Hi everyone! Im in highschool and im going to be taking IB math this year, and we have to do a project at some point. So im planning on doing one about the rubiks cube. Ive already okayed this with my teacher but id like to get some of your ideas. Id like to talk about the degree of an algorithm ( how many times you have to do an alg. to return it to its original state I believe, correct?). I also want to talk about gods number and calculating that. I also want to explain how to calculate the possible permutations of a 3x3x3, a 7x7x7, and a 17x17x17 because its the largest cube that has been made to my knowledge. Now some of this stuff is completely over my head right now, but ive been learning. Any other ideas on what to talk about? And links to sites to help explain this to me in a relatively basic, high school level? If it helps in any way, my pr is 24 seconds for 3x3x3 and 4.84 for a 2x2x2, and I use 4LLL with F2L currently and Ortega, I practice 3x3x3 and 2x2x2 the most so I just posted those. Any help is appreciated, id really like to understand this.


----------



## Akiro (Jul 29, 2013)

For the number of permutations on a cube :
https://en.wikipedia.org/wiki/Rubik%27s_Cube#Permutations
And apply a similar idea for bigger cubes, adding the other center pieces in the product.


----------



## Ollie (Jul 29, 2013)

I've always liked this video by Dan Sarnelli. He explains how the total permutations of a 3x3x3 are calculated in a way I could understand and goes on to talk about fewest moves (which might be another topic of discussion.) 
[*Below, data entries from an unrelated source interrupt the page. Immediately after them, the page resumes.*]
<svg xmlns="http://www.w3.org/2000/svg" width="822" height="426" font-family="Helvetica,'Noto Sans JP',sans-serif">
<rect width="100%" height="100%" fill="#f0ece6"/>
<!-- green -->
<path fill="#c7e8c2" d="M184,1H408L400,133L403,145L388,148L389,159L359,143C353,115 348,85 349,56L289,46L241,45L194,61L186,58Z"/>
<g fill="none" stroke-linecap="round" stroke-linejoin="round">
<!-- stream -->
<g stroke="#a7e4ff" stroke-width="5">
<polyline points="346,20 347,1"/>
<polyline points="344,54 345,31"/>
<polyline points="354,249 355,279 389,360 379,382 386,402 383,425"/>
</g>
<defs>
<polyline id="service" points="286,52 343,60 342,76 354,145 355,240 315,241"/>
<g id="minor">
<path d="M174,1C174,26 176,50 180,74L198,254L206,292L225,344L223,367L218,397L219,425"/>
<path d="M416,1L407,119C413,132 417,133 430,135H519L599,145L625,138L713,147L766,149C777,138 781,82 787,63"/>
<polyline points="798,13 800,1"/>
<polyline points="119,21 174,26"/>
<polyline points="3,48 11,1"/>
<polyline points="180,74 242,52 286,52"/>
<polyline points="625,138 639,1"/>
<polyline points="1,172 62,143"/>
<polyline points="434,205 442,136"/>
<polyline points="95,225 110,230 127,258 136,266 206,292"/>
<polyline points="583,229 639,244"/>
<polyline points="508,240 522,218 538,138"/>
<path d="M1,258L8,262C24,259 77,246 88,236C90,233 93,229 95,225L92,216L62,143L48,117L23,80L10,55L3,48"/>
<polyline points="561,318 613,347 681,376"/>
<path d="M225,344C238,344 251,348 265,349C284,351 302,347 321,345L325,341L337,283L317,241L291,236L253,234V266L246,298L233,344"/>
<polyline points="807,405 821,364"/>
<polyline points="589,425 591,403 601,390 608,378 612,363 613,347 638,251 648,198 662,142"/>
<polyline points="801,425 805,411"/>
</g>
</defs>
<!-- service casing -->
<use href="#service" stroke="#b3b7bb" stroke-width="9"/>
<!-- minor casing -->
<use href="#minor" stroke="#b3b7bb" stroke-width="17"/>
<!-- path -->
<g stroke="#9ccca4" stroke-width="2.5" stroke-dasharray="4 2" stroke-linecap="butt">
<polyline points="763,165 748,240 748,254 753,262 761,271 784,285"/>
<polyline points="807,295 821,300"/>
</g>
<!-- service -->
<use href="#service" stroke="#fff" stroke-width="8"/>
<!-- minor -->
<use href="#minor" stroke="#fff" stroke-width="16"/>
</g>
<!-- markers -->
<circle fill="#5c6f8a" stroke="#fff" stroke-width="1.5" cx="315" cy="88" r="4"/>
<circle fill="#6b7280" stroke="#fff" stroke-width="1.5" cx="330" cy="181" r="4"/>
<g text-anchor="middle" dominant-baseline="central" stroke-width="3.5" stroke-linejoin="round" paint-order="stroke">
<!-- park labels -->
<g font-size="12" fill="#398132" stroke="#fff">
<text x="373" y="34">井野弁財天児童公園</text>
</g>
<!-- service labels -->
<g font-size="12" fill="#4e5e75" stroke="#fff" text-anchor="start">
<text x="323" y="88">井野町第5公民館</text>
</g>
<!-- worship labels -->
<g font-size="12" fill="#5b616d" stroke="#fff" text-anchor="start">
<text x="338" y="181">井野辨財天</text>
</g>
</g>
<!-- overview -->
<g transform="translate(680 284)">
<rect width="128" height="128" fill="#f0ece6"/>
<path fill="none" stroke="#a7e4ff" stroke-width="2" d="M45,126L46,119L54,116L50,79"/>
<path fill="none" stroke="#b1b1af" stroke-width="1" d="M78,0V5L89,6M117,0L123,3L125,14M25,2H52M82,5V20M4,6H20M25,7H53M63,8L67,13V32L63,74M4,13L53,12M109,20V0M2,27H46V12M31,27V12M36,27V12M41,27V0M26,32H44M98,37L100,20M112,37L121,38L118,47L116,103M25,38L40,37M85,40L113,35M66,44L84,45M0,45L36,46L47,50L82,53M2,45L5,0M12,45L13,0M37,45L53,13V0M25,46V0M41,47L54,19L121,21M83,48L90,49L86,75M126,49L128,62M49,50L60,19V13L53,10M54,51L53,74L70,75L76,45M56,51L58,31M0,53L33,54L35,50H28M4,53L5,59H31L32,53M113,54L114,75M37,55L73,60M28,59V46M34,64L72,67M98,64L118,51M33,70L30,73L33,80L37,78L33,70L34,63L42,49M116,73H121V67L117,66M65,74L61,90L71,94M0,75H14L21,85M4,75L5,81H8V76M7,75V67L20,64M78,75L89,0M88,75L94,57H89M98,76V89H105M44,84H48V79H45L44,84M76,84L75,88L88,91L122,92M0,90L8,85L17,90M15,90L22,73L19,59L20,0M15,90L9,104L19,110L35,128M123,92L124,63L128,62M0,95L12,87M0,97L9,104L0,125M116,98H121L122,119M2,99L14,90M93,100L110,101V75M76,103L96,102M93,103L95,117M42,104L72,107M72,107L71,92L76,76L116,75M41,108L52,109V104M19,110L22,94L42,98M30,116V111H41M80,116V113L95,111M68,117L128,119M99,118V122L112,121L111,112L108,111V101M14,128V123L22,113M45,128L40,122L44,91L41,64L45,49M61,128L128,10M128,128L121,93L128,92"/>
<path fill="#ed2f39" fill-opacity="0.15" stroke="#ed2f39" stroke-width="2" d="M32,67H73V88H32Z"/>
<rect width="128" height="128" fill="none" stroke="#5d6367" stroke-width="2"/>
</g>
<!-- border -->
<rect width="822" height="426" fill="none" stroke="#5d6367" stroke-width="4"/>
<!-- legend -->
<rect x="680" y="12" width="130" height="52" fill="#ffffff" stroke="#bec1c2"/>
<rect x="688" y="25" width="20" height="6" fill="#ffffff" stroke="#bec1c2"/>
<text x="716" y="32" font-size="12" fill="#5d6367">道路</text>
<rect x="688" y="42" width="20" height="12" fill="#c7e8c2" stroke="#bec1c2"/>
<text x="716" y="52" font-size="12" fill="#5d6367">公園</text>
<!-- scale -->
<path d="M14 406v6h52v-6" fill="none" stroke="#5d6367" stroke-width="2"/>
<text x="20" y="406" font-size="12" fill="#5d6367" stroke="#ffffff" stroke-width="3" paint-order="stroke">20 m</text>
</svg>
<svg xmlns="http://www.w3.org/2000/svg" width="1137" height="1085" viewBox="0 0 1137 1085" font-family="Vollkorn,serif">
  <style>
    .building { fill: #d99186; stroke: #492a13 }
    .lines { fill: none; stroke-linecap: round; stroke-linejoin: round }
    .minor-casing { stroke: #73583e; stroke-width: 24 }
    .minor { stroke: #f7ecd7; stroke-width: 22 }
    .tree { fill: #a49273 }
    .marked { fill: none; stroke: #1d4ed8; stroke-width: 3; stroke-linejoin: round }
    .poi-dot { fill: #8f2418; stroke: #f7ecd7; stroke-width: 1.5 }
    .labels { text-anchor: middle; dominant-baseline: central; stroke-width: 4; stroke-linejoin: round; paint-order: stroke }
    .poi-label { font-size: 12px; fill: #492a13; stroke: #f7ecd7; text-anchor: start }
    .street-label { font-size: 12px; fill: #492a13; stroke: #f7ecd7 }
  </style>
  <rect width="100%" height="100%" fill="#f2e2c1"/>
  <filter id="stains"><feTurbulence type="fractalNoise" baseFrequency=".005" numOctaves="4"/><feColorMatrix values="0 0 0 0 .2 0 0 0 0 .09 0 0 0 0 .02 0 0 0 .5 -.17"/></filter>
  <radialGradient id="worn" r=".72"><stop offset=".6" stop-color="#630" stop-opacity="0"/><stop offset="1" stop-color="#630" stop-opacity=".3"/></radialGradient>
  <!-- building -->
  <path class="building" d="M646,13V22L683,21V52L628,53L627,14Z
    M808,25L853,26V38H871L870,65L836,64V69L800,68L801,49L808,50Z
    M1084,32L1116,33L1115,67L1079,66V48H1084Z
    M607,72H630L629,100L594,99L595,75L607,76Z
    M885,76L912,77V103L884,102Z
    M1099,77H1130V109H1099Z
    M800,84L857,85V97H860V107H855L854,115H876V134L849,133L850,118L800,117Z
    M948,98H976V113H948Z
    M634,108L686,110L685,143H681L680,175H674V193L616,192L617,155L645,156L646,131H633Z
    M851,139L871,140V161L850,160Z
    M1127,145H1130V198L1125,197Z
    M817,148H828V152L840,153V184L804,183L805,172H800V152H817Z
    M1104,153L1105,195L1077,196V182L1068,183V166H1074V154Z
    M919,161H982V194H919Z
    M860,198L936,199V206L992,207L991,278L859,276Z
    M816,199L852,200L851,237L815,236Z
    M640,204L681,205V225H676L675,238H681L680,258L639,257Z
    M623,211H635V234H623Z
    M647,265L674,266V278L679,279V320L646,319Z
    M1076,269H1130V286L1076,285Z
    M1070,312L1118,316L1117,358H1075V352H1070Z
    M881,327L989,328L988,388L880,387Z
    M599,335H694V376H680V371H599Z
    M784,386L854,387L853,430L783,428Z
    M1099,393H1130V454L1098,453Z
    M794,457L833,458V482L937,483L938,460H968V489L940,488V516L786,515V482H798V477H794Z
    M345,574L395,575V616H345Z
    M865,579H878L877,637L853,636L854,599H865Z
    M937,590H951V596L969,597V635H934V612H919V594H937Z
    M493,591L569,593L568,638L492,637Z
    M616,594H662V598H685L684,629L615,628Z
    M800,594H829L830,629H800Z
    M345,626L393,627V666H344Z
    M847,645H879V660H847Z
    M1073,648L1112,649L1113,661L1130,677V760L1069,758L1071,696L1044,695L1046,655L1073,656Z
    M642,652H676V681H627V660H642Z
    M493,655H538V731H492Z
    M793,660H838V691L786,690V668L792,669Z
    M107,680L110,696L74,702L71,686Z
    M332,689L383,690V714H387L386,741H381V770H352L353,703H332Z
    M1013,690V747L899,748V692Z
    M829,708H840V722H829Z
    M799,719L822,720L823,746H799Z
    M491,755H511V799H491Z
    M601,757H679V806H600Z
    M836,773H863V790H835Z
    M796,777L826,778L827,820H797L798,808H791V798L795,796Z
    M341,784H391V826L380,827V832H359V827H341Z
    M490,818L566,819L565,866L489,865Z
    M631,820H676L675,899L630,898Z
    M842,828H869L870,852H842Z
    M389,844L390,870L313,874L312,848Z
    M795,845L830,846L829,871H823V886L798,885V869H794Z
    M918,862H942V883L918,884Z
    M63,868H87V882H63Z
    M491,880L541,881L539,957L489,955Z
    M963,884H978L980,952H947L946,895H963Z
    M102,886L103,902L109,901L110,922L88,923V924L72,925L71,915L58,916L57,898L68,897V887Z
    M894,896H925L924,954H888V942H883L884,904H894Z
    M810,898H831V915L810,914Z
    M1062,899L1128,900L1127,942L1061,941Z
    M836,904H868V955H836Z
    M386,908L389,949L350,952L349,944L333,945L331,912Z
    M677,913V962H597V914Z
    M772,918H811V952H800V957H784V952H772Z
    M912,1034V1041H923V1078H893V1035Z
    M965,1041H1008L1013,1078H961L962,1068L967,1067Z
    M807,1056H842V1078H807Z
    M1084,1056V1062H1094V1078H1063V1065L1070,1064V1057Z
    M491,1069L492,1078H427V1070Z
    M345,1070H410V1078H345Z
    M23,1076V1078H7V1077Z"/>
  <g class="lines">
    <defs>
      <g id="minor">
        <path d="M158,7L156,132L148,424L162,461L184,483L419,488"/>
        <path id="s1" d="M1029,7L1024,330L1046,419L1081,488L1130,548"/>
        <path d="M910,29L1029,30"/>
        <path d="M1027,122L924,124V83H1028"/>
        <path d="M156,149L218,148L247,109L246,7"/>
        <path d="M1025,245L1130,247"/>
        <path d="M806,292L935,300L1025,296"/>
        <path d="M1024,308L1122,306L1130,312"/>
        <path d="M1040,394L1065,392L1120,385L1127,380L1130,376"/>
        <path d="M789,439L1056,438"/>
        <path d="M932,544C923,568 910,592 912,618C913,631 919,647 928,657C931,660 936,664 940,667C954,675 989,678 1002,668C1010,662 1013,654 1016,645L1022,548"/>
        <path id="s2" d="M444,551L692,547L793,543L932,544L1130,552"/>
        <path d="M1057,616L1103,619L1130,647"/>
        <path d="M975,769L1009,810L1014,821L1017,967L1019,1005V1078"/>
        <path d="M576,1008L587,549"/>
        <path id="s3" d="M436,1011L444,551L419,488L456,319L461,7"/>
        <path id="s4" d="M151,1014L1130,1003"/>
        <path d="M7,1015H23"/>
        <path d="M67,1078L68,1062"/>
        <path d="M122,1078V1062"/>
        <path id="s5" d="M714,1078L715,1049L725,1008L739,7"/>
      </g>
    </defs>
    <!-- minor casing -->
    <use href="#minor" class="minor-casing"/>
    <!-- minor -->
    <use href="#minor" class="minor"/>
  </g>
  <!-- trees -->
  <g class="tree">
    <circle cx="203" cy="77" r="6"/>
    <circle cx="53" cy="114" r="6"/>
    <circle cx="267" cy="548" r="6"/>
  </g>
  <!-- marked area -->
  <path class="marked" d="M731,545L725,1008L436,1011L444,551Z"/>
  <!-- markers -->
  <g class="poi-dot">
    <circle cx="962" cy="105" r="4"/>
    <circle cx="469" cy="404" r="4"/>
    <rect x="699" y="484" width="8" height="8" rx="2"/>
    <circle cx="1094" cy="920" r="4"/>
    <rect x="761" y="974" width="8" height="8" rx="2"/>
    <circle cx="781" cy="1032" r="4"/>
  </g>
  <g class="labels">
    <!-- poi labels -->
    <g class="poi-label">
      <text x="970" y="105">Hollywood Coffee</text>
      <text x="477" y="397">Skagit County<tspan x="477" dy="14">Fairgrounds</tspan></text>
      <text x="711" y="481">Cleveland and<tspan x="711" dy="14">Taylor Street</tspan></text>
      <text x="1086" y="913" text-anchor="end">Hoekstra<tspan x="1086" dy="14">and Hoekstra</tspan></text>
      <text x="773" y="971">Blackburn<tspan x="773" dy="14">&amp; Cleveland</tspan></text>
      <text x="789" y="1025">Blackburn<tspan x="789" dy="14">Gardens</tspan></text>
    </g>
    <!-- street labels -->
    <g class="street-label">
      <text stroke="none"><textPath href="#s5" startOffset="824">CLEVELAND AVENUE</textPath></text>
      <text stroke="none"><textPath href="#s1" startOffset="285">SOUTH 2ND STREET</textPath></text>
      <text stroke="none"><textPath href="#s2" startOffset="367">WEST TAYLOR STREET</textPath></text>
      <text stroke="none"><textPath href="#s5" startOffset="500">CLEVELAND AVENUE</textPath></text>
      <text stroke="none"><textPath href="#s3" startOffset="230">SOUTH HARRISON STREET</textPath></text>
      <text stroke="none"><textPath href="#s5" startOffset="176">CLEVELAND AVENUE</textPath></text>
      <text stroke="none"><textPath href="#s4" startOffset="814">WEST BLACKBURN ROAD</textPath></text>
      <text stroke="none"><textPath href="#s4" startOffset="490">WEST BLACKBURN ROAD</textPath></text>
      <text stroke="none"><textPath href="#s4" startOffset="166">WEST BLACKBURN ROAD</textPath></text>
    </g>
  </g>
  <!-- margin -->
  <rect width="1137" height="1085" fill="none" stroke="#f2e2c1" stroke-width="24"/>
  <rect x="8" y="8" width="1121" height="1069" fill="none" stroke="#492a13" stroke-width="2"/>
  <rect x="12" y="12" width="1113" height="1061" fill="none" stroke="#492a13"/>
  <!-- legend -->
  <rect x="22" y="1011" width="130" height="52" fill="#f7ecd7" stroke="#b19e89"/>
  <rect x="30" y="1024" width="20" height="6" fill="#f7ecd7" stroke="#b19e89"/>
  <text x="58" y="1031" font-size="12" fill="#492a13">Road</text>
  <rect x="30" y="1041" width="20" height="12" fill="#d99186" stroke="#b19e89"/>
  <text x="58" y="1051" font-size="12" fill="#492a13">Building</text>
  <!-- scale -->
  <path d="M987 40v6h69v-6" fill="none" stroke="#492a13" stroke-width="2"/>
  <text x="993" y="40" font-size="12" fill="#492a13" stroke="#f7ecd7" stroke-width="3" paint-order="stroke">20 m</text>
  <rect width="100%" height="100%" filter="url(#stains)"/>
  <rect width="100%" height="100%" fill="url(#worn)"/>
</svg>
Perhaps the ultimate example -the Devil's algorithm aka Hamiltonian circuit.

Don't be a ****** either - cite these people in your work. The mental effort that goes into actually working these things out is incredible, and completely beyond most people.


----------



## sneaklyfox (Jul 30, 2013)

Pablo17 said:


> If it helps in any way, my pr is 24 seconds for 3x3x3 and 4.84 for a 2x2x2, and I use 4LLL with F2L currently and Ortega, I practice 3x3x3 and 2x2x2 the most so I just posted those. Any help is appreciated, id really like to understand this.



lol... knowing how to solve a Rubik's cube and the math behind it are very separate things. It's like non-cubers thinking that cubers are math whizzes.

But anyway, cool idea. I saw a youtube video about similar things. You could check out a few of them by searching "numberphile rubik's cube".


----------



## Sa967St (Jul 30, 2013)

Are you talking about the 4000-word extended essay for IB? If so, mine was a comparison of different 3x3x3 methods based on case and skip probabilities. If you decide to do something based on math, I strongly suggest you do your own calculations instead of searching around for it.


----------



## Pablo17 (Jul 31, 2013)

I was actually debating if I should do it as a video project for IB Math or if I would do it for the essay. And don't worry, I will definitely sight all my sources!


----------